■ **ASSIGNED TASK**:
Reproduce all of the entries below exactly, without a single change.

■ **DATA UNDER STUDY**:
□ □ □ □

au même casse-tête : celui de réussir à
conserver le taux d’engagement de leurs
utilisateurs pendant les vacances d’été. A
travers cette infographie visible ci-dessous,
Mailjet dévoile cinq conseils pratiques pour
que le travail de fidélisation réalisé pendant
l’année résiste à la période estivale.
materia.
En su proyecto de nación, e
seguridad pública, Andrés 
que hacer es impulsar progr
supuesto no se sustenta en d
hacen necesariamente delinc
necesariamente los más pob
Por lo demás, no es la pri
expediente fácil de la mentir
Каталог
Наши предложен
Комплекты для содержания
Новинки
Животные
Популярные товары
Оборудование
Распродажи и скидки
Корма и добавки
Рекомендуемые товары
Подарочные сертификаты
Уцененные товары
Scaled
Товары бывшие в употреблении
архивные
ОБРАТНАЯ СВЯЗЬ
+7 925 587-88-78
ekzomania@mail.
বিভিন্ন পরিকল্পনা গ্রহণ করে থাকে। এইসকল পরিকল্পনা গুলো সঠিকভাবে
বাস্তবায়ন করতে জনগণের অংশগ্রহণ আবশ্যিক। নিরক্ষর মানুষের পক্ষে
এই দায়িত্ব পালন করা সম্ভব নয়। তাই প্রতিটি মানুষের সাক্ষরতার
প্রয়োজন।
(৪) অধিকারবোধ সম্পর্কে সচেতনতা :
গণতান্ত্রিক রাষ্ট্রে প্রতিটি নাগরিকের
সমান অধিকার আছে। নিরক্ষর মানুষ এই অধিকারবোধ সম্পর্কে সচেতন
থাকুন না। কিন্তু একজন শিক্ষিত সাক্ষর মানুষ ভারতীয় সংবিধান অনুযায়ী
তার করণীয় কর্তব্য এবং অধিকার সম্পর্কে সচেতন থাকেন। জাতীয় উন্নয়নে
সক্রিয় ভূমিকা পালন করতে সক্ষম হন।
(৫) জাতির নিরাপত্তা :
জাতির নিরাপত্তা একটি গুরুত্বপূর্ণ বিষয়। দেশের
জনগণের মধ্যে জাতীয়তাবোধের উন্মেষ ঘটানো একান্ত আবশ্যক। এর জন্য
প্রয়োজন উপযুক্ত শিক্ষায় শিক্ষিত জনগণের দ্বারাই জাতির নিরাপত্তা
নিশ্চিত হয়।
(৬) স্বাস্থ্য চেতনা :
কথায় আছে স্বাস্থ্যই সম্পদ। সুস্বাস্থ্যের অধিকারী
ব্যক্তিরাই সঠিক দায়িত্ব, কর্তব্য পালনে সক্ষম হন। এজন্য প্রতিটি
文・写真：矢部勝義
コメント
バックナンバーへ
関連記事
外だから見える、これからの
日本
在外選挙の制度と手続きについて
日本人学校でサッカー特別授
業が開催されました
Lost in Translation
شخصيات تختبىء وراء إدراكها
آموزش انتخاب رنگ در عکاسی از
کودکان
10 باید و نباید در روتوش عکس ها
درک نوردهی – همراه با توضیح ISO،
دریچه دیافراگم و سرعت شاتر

□ □ □ □

■ **WRITTEN RESPONSE**:
au même casse-tête : celui de réussir à
conserver le taux d’engagement de leurs
utilisateurs pendant les vacances d’été. A
travers cette infographie visible ci-dessous,
Mailjet dévoile cinq conseils pratiques pour
que le travail de fidélisation réalisé pendant
l’année résiste à la période estivale.
materia.
En su proyecto de nación, e
seguridad pública, Andrés 
que hacer es impulsar progr
supuesto no se sustenta en d
hacen necesariamente delinc
necesariamente los más pob
Por lo demás, no es la pri
expediente fácil de la mentir
Каталог
Наши предложен
Комплекты для содержания
Новинки
Животные
Популярные товары
Оборудование
Распродажи и скидки
Корма и добавки
Рекомендуемые товары
Подарочные сертификаты
Уцененные товары
Scaled
Товары бывшие в употреблении
архивные
ОБРАТНАЯ СВЯЗЬ
+7 925 587-88-78
ekzomania@mail.
বিভিন্ন পরিকল্পনা গ্রহণ করে থাকে। এইসকল পরিকল্পনা গুলো সঠিকভাবে
বাস্তবায়ন করতে জনগণের অংশগ্রহণ আবশ্যিক। নিরক্ষর মানুষের পক্ষে
এই দায়িত্ব পালন করা সম্ভব নয়। তাই প্রতিটি মানুষের সাক্ষরতার
প্রয়োজন।
(৪) অধিকারবোধ সম্পর্কে সচেতনতা :
গণতান্ত্রিক রাষ্ট্রে প্রতিটি নাগরিকের
সমান অধিকার আছে। নিরক্ষর মানুষ এই অধিকারবোধ সম্পর্কে সচেতন
থাকুন না। কিন্তু একজন শিক্ষিত সাক্ষর মানুষ ভারতীয় সংবিধান অনুযায়ী
তার করণীয় কর্তব্য এবং অধিকার সম্পর্কে সচেতন থাকেন। জাতীয় উন্নয়নে
সক্রিয় ভূমিকা পালন করতে সক্ষম হন।
(৫) জাতির নিরাপত্তা :
জাতির নিরাপত্তা একটি গুরুত্বপূর্ণ বিষয়। দেশের
জনগণের মধ্যে জাতীয়তাবোধের উন্মেষ ঘটানো একান্ত আবশ্যক। এর জন্য
প্রয়োজন উপযুক্ত শিক্ষায় শিক্ষিত জনগণের দ্বারাই জাতির নিরাপত্তা
নিশ্চিত হয়।
(৬) স্বাস্থ্য চেতনা :
কথায় আছে স্বাস্থ্যই সম্পদ। সুস্বাস্থ্যের অধিকারী
ব্যক্তিরাই সঠিক দায়িত্ব, কর্তব্য পালনে সক্ষম হন। এজন্য প্রতিটি
文・写真：矢部勝義
コメント
バックナンバーへ
関連記事
外だから見える、これからの
日本
在外選挙の制度と手続きについて
日本人学校でサッカー特別授
業が開催されました
Lost in Translation
شخصيات تختبىء وراء إدراكها
آموزش انتخاب رنگ در عکاسی از
کودکان
10 باید و نباید در روتوش عکس ها
درک نوردهی – همراه با توضیح ISO،
دریچه دیافراگم و سرعت شاتر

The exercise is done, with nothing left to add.